Treue, Trotz und Todesmut: Es ist ein schwieriger Stoff, den das legendäre Nibelungenlied um den edlen Siegfried, den finsteren Hagen und die streitsüchtigen Königinnen zum deutschen Mythos schlechthin gemacht hat. Detailreiche Blicke auf die wechselvolle Wirkung der Geschichten des Drachentöters gibt ab Freitag das neue "Museum Nibelungen(h)ort" in der Niederrheinstadt Xanten. Zwischen Kunst und Kitsch, Bierhumpen und Blut, so beweisen hunderte Exponate auf rund 1.000 Quadratmetern Ausstellungsfläche, bewegt sich seit vielen Generationen die Befindlichkeit der Nation, wenn es um den kraftstrotzenden, blonden Recken geht.
Siegfried soll nach Überlieferung der rund 800 Jahre alten Handschriften des Nibelungenepos "ze santen" am Rhein, in Xanten also, geboren sein. "Wir zeigen hier Zeugnisse aus 1.500 Jahren europäischer Kulturgeschichte", sagt der Historiker Ralph Trost als Direktor des kleinen, von einem Verein getragenen Museums, das neben wertvollen Buchausgaben naturgemäß vielfach mit Texten, Faksimiles, Filmausschnitten und digitalen Bildern arbeiten muss. Anders als in Worms, so erklärt Trost, habe Xanten als das zweite deutsche Nibelungen-Museum ganz die historische Untersuchung der Rezeption und andauernden Wirkung der alten Legende in den Mittelpunkt gestellt.
"Dergleichen elendes Zeug"
Die Popularität des Heldenepos startete allerdings im Stottergang: Preußens König Friedrich der Große bekannte noch kurz nach Entdeckung der ersten Handschrift 1755, "dergleichen elendes Zeug" wolle er in seiner Büchersammlung nicht haben. Erst ein gutes halbes Jahrhundert später mit aufkeimendem Nationalgefühl wächst der Ruhm der "teutschen Ilias". Soldaten ziehen mit den in den Xantener Vitrinen zu sehenden handlichen Nibelungen-Feldausgaben gegen Napoleon - wie später auch an die Fronten des Zweiten Weltkriegs. Britische Soldaten sangen dafür ab 1939 spöttisch: "Wir hängen unsre Wäsche an die Siegfried-Linie..." - während der bissige Künstler George Grosz den "Führer" als Möchtegern-Siegfried im zotteligen Fellwams lächerlich macht.
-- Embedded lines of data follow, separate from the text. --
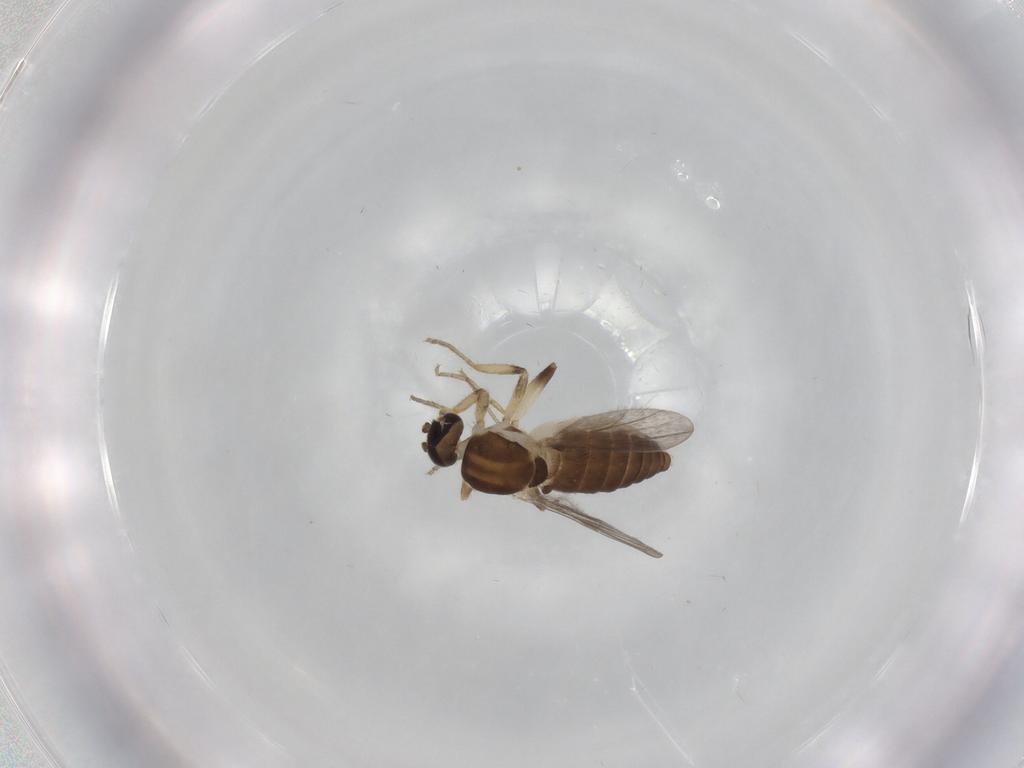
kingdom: Animalia
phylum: Arthropoda
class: Insecta
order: Diptera
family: Ceratopogonidae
Nicht nur eine SS-Division, auch ein KZ im besetzten Österreich trug den "Nibelungen"-Namen, schildert der Historiker: "Hier muss unsere Forschungsabteilung noch nachbohren." Schon kurz nach 1900 hatte die nationalistische Propaganda den Begriff der todesverachtenden "Nibelungentreue" geprägt, die Siegfried- Sammelbildchen und Kitsch-Postkarten populär machte und die von gewissenlosen Militärs noch vor Stalingrad blutig beschworen wurde.
Richard Wagners "Ring"
Mit dem "Ring"-Opernzyklus Richard Wagners, dessen vielbändige Bibliothek zum Thema im Museum rekonstruiert zu sehen ist, zieht der tragische Ruhm der Nibelungen seit über einem Jahrhundert um die ganze Welt. Das Feld der Kunst eroberten die Sagenhelden auch mit einer üppig illustrierten Ausgaben von Beardsley und 1908 als Jugendstil-Juwel des Buchgestalters Czeschka.
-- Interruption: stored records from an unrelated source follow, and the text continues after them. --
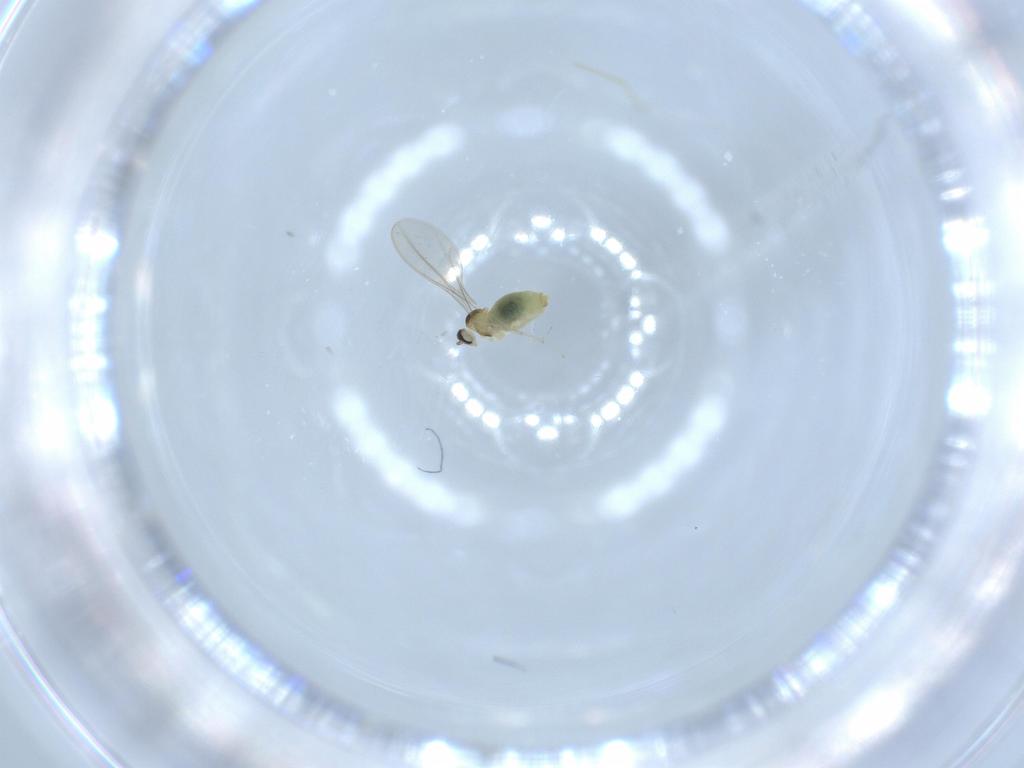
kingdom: Animalia
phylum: Arthropoda
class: Insecta
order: Diptera
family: Cecidomyiidae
Cineastisch Bedeutendes kommt mit Fritz Langs Stummfilmklassiker von 1922/24 auf die Leinwand. Dem verdienten Vergessen entreißt die Xantener Präsentation auch eine 1971 gedrehte Soft-Porno- "Sexpedition" ins Nibelungen-Mittelalter mit dem muskulösen Raimund Harmstorf in der Titelrolle. Der Museumschef: "Ich hab mir das - natürlich dienstlich - ansehen müssen." Motiv-Spuren des mythischen Heldenliedes entdeckte der Historiker noch in "Star Wars", bei "Harry Potter" und dem "Herrn der Ringe" oder japanischen Mangas. Und sogar der Zeichentrickhase Bugs Bunny tritt 1957 in einem Kino-Cartoon als Königin Brünnhilde auf - um seinen Fans Wagners "Ring des Nibelungen" zu präsentieren.
Das neue Museum hat täglich von 10 bis 18 Uhr geöffnet.